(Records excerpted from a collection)
START

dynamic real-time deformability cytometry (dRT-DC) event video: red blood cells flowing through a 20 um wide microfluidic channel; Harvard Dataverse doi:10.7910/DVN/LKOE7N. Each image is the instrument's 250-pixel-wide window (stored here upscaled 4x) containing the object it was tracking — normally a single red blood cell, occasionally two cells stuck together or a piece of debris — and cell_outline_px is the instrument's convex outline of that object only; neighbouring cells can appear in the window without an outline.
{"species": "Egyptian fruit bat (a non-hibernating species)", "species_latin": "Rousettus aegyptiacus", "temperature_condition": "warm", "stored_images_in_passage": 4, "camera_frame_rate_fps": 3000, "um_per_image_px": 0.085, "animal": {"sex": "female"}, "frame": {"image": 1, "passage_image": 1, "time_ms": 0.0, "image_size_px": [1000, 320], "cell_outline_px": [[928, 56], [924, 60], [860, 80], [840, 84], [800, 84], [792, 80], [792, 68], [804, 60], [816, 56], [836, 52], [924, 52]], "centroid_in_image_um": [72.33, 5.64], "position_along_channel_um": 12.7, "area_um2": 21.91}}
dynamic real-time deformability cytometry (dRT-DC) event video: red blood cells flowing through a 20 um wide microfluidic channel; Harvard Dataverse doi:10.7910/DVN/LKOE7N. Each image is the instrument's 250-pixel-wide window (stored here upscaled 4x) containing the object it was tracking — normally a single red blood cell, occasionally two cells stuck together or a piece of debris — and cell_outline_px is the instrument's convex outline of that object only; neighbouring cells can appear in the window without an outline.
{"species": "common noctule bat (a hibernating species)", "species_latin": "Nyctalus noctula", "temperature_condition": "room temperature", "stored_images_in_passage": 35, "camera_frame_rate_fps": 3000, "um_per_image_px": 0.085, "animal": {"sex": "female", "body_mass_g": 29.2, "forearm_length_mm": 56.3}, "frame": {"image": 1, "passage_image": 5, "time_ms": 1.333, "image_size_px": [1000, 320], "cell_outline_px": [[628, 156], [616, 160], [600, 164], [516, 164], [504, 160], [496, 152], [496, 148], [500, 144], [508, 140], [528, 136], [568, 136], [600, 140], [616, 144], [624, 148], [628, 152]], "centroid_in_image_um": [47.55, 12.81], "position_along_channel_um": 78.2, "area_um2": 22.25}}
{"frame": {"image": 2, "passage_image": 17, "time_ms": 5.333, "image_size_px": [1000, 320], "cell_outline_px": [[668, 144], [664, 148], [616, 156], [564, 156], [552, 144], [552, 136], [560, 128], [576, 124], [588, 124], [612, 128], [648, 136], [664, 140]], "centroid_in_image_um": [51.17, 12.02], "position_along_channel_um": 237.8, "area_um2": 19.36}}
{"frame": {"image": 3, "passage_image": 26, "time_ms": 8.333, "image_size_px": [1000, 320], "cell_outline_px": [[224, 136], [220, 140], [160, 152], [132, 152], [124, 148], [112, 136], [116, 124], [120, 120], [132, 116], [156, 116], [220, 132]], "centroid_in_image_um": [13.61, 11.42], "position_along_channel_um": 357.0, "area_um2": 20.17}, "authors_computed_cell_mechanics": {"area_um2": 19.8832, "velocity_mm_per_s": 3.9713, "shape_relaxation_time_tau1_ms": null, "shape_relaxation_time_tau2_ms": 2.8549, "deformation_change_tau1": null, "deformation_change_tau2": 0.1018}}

END

Using the entries above, please restate each one word for word.

dynamic real-time deformability cytometry (dRT-DC) event video: red blood cells flowing through a 20 um wide microfluidic channel; Harvard Dataverse doi:10.7910/DVN/LKOE7N. Each image is the instrument's 250-pixel-wide window (stored here upscaled 4x) containing the object it was tracking — normally a single red blood cell, occasionally two cells stuck together or a piece of debris — and cell_outline_px is the instrument's convex outline of that object only; neighbouring cells can appear in the window without an outline.
{"species": "Egyptian fruit bat (a non-hibernating species)", "species_latin": "Rousettus aegyptiacus", "temperature_condition": "warm", "stored_images_in_passage": 4, "camera_frame_rate_fps": 3000, "um_per_image_px": 0.085, "animal": {"sex": "female"}, "frame": {"image": 1, "passage_image": 1, "time_ms": 0.0, "image_size_px": [1000, 320], "cell_outline_px": [[928, 56], [924, 60], [860, 80], [840, 84], [800, 84], [792, 80], [792, 68], [804, 60], [816, 56], [836, 52], [924, 52]], "centroid_in_image_um": [72.33, 5.64], "position_along_channel_um": 12.7, "area_um2": 21.91}}
dynamic real-time deformability cytometry (dRT-DC) event video: red blood cells flowing through a 20 um wide microfluidic channel; Harvard Dataverse doi:10.7910/DVN/LKOE7N. Each image is the instrument's 250-pixel-wide window (stored here upscaled 4x) containing the object it was tracking — normally a single red blood cell, occasionally two cells stuck together or a piece of debris — and cell_outline_px is the instrument's convex outline of that object only; neighbouring cells can appear in the window without an outline.
{"species": "common noctule bat (a hibernating species)", "species_latin": "Nyctalus noctula", "temperature_condition": "room temperature", "stored_images_in_passage": 35, "camera_frame_rate_fps": 3000, "um_per_image_px": 0.085, "animal": {"sex": "female", "body_mass_g": 29.2, "forearm_length_mm": 56.3}, "frame": {"image": 1, "passage_image": 5, "time_ms": 1.333, "image_size_px": [1000, 320], "cell_outline_px": [[628, 156], [616, 160], [600, 164], [516, 164], [504, 160], [496, 152], [496, 148], [500, 144], [508, 140], [528, 136], [568, 136], [600, 140], [616, 144], [624, 148], [628, 152]], "centroid_in_image_um": [47.55, 12.81], "position_along_channel_um": 78.2, "area_um2": 22.25}}
{"frame": {"image": 2, "passage_image": 17, "time_ms": 5.333, "image_size_px": [1000, 320], "cell_outline_px": [[668, 144], [664, 148], [616, 156], [564, 156], [552, 144], [552, 136], [560, 128], [576, 124], [588, 124], [612, 128], [648, 136], [664, 140]], "centroid_in_image_um": [51.17, 12.02], "position_along_channel_um": 237.8, "area_um2": 19.36}}
{"frame": {"image": 3, "passage_image": 26, "time_ms": 8.333, "image_size_px": [1000, 320], "cell_outline_px": [[224, 136], [220, 140], [160, 152], [132, 152], [124, 148], [112, 136], [116, 124], [120, 120], [132, 116], [156, 116], [220, 132]], "centroid_in_image_um": [13.61, 11.42], "position_along_channel_um": 357.0, "area_um2": 20.17}, "authors_computed_cell_mechanics": {"area_um2": 19.8832, "velocity_mm_per_s": 3.9713, "shape_relaxation_time_tau1_ms": null, "shape_relaxation_time_tau2_ms": 2.8549, "deformation_change_tau1": null, "deformation_change_tau2": 0.1018}}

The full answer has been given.